- Given task 1 -
Repeat the rows below word for word, from the line with "53: (1411, 157)" up to and including the line with "118: (1302, 178)".

** START OF Selected passage **

Indonesian Political, Business & Finance News

Singapore dollar falls to 18-month law

| Source: AFP

Singapore dollar falls to 18-month law

SINGAPORE (AFP): The Singapore dollar has plunged to levels
unseen in 18 months against the U.S. dollar amid market
speculation that the government here prefers a weaker currency to
boost exports.

But most analysts, while defending their long-term uptrend
forecast for the robust Singapore unit, say the fall has stemmed
from the greenback's aggressive climb against major currencies.

"I would be more concerned only if the current weakness of the
Singapore dollar is sustained beyond 1997 and this weakness
results in Singapore's inflation rate exceeding three-and-a-half
percent," Andy Tan, general manager of U.S. investment house MMS
International, told AFP.

"But right now, there is little sign that this will be the
case," he said.

Unlike other governments which use interest rates to guide
local economic policy, trade-driven Singapore uses the exchange
rate, particularly to control imported inflation. Singapore has
one of the world's lowest inflation rates at 1.4 percent.

The U.S. dollar, which shot to an 18-month high of 1.4340
Singapore dollars last Friday, closed at 1.4320 at the end of
trading Tuesday. The Singapore unit has dropped by more than two
percent against the greenback so far this year.

** END OF Selected passage **

- Given task 2 -
Answer these from the Singapore dollar article:
(a) What is Singapore's inflation rate?
(b) What position does Andy Tan hold at MMS International?
(c) At what rate did the U.S. dollar close at the end of trading Tuesday?

** START OF Dataset entries **

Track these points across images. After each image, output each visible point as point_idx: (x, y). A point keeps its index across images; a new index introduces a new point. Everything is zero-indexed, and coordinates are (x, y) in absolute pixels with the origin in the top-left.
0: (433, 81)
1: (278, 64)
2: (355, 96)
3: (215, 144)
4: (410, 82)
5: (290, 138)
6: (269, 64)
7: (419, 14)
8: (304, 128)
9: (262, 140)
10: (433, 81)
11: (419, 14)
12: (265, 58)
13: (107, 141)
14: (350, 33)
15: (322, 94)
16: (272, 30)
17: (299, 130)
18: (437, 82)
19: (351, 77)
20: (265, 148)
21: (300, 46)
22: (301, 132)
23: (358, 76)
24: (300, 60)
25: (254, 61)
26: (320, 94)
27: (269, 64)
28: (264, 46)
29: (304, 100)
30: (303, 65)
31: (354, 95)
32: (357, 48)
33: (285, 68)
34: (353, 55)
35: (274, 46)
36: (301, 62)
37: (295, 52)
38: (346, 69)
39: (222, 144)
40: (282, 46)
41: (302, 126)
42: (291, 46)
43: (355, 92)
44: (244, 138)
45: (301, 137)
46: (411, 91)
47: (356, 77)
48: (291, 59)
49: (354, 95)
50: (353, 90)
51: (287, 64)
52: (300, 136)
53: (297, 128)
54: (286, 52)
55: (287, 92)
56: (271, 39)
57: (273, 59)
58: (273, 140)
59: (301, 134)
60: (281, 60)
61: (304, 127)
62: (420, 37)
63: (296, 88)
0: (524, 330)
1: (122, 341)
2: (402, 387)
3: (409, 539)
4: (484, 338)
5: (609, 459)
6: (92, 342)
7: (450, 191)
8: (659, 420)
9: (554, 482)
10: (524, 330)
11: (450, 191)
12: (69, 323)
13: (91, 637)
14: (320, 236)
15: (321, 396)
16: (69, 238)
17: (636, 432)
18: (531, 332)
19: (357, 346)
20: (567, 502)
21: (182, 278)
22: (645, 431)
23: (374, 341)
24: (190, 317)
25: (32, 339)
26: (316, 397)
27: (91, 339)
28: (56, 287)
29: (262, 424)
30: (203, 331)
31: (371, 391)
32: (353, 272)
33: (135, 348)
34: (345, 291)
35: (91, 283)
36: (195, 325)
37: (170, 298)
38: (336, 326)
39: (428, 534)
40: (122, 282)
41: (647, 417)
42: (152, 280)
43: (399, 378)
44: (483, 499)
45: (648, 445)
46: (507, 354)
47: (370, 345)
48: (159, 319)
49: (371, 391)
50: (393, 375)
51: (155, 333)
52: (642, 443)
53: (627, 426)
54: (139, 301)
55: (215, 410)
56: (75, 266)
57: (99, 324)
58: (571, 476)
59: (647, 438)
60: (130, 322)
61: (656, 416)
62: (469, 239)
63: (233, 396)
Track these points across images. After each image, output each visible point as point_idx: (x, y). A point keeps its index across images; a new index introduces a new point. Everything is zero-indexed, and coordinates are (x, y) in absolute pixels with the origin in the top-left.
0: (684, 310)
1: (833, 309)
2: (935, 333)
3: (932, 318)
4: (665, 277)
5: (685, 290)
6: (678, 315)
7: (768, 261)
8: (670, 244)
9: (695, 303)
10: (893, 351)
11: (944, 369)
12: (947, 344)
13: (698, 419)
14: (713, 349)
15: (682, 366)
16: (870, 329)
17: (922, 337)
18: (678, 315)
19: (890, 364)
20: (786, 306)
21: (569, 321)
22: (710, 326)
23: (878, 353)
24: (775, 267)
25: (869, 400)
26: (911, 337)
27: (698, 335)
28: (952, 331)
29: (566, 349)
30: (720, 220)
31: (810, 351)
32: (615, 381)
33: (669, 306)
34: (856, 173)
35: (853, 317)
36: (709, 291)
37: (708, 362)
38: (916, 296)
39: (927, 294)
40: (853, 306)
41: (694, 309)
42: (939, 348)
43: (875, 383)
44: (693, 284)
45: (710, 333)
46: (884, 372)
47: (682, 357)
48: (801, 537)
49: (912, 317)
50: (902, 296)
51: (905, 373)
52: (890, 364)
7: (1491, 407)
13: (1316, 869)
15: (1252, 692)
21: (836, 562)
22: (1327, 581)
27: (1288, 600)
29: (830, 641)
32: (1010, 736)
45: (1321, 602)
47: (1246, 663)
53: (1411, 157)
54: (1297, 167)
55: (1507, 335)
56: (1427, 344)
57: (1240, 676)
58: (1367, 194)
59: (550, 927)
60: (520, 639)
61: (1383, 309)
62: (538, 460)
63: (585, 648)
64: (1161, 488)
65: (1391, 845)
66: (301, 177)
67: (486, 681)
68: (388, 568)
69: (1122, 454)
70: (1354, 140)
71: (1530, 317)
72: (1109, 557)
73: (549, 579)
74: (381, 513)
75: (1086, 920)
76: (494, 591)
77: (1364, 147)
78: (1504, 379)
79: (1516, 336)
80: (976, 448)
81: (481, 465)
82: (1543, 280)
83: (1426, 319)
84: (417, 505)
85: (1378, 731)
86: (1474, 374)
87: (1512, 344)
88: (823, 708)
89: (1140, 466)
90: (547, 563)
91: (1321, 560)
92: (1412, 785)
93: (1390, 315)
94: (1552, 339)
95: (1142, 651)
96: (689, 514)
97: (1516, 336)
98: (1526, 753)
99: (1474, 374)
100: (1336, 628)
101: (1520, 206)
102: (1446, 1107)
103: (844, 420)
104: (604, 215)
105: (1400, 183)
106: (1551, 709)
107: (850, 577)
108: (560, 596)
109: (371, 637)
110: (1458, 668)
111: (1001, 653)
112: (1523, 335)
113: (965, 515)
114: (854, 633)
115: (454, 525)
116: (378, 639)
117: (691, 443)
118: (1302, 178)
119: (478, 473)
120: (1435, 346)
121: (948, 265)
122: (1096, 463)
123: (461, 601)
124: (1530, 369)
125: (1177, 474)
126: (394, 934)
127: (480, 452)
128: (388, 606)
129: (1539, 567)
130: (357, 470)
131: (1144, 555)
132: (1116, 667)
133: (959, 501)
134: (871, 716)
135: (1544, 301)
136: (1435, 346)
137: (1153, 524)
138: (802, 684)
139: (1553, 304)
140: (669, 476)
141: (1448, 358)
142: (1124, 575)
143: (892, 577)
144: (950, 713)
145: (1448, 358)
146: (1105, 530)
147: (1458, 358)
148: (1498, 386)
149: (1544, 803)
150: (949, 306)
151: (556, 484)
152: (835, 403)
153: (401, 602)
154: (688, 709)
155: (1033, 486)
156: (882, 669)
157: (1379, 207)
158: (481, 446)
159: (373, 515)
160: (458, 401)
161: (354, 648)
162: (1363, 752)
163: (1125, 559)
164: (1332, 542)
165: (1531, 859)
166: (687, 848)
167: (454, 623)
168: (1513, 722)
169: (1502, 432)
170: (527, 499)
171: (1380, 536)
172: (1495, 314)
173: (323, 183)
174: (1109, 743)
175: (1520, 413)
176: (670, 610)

** END OF Dataset entries **

- Task solution 1 -
53: (1411, 157)
54: (1297, 167)
55: (1507, 335)
56: (1427, 344)
57: (1240, 676)
58: (1367, 194)
59: (550, 927)
60: (520, 639)
61: (1383, 309)
62: (538, 460)
63: (585, 648)
64: (1161, 488)
65: (1391, 845)
66: (301, 177)
67: (486, 681)
68: (388, 568)
69: (1122, 454)
70: (1354, 140)
71: (1530, 317)
72: (1109, 557)
73: (549, 579)
74: (381, 513)
75: (1086, 920)
76: (494, 591)
77: (1364, 147)
78: (1504, 379)
79: (1516, 336)
80: (976, 448)
81: (481, 465)
82: (1543, 280)
83: (1426, 319)
84: (417, 505)
85: (1378, 731)
86: (1474, 374)
87: (1512, 344)
88: (823, 708)
89: (1140, 466)
90: (547, 563)
91: (1321, 560)
92: (1412, 785)
93: (1390, 315)
94: (1552, 339)
95: (1142, 651)
96: (689, 514)
97: (1516, 336)
98: (1526, 753)
99: (1474, 374)
100: (1336, 628)
101: (1520, 206)
102: (1446, 1107)
103: (844, 420)
104: (604, 215)
105: (1400, 183)
106: (1551, 709)
107: (850, 577)
108: (560, 596)
109: (371, 637)
110: (1458, 668)
111: (1001, 653)
112: (1523, 335)
113: (965, 515)
114: (854, 633)
115: (454, 525)
116: (378, 639)
117: (691, 443)
118: (1302, 178)

- Task solution 2 -
(a) 1.4 percent
(b) General manager
(c) 1.4320 Singapore dollars